--- Begin Document ---
I cannot help but to comment having been mentored on the Market Profile.

The key is to observe where the market opens relative to the previous day's Value Area. If the market opens above the VA and then proceeds to breach the previous day's high, then the market is unlikely to return to the previous day's VA.

If the market opens above the previous day's VA, and enters the VA, then we can expect the market to return to the previous day's range, after the market breaches the previous day's high.

If the market opens within the previous day's VA, then any breach of the previous day's high will be accompanied by a return to the previous day's range.

In Market Profile terms, an opening above the previous day's VA that is followed by a breach of the previous day's high is likely to result in a one-time frame market up day.

For the other two scenarios, the market is likely to form a rotational day.

Martin Aston said...

Hi Brett,
I am a european timezone trade. When compiling your stats on , say, the s & p , do you include the overnight session , or just the day session ?
Also what effect do you think the overnight sessions have on ORB plays. Do they make them less viable?

robin said...

Thanks Brett for all the time and work to deliver your research to us. I have never recieved as much help from as you have given to us traders. Have you ever compiled studies towards the 30 year bond futures? thanks for everything!
--- End Document ---
--- Begin Provided material ---
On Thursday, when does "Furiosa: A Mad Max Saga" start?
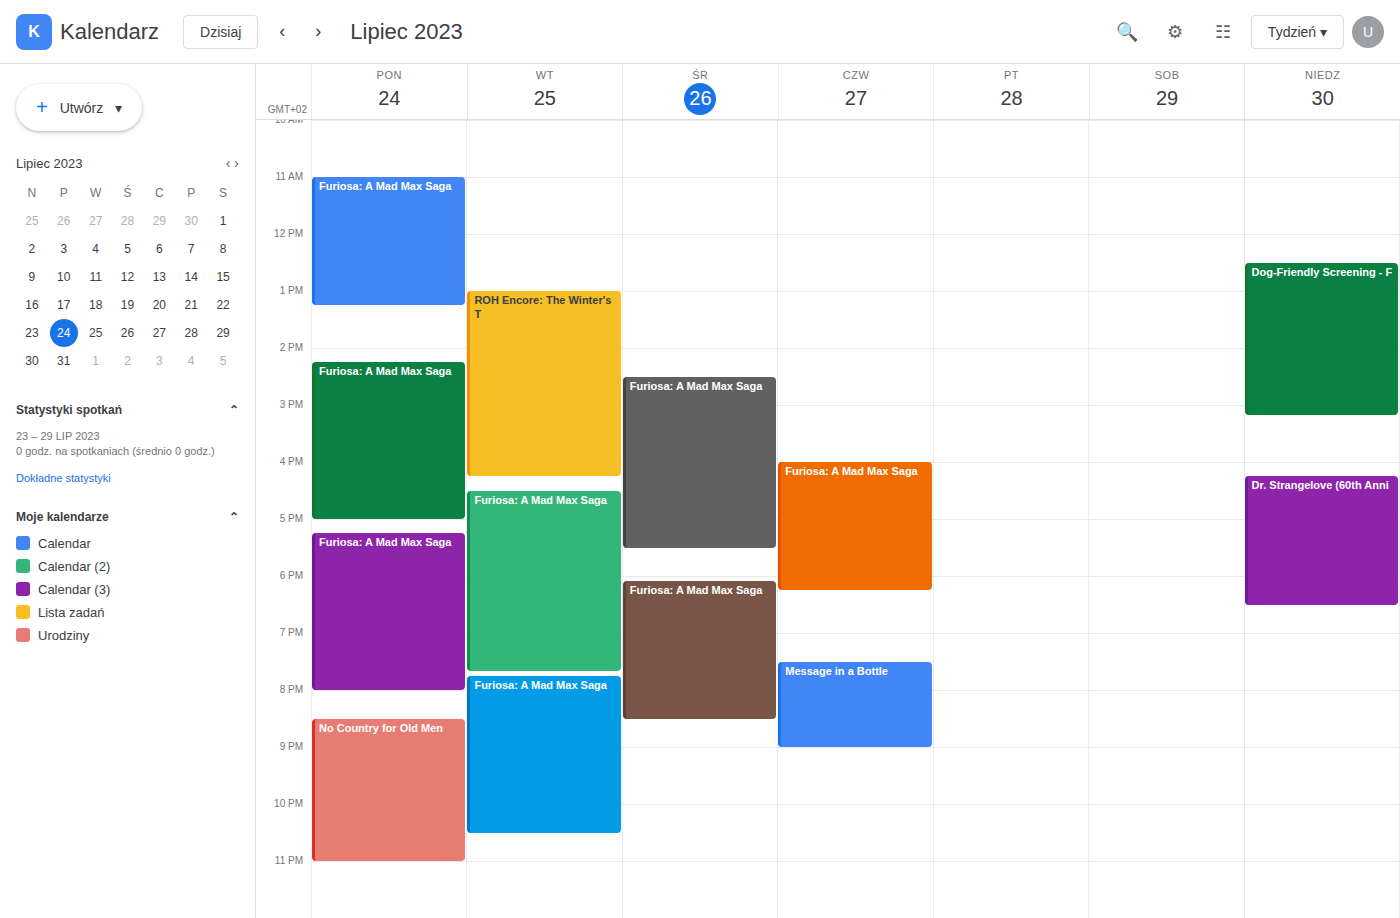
--- End Provided material ---
> **Jobs**
• A. In the Market Profile discussion, what type of day is likely when the market opens above the previous day's Value Area and then breaches the previous day's high?
• B. Resume the Market Profile discussion thread, starting after its last comment.

> **Responses to the tasks**
• A. A one-time frame market up day.

• B.
Brett Steenbarger, Ph.D. said...

Hi AnaTrader,

Yes, the placement of the prior day's value area (and value on a longer term basis) is an important contextual factor to consider in gauging breakout attempts. Thanks!

Brett

Brett Steenbarger, Ph.D. said...

Hi Martin,

I'm looking at SPY in these posts, so it's day session data only. I have looked at ORB patterns and odds of breakout, but never as a function of overnight action.

Brett

Brett Steenbarger, Ph.D. said...

Hi Robin,

Thanks for the comment! I'm afraid I'm a dyed-in-the-wool equity trader; I haven't studied fixed income. But it seems to me that the same framework for gauging likelihood of moves could apply to bond futures--or any trading instrument with daily OHLC data.

Brett

janakiram said...

I am amazed at your insight into the historical data on the S&P 500 index. I am interested if you can enlight me on the trend reversals which takes place within a day's trading in the S&P 500 index.What I mean is if the S&P500 opens higher and trader higher for most of the session is it likely close higher at the end of the day as compared to the start of the day. Thanks for your attention.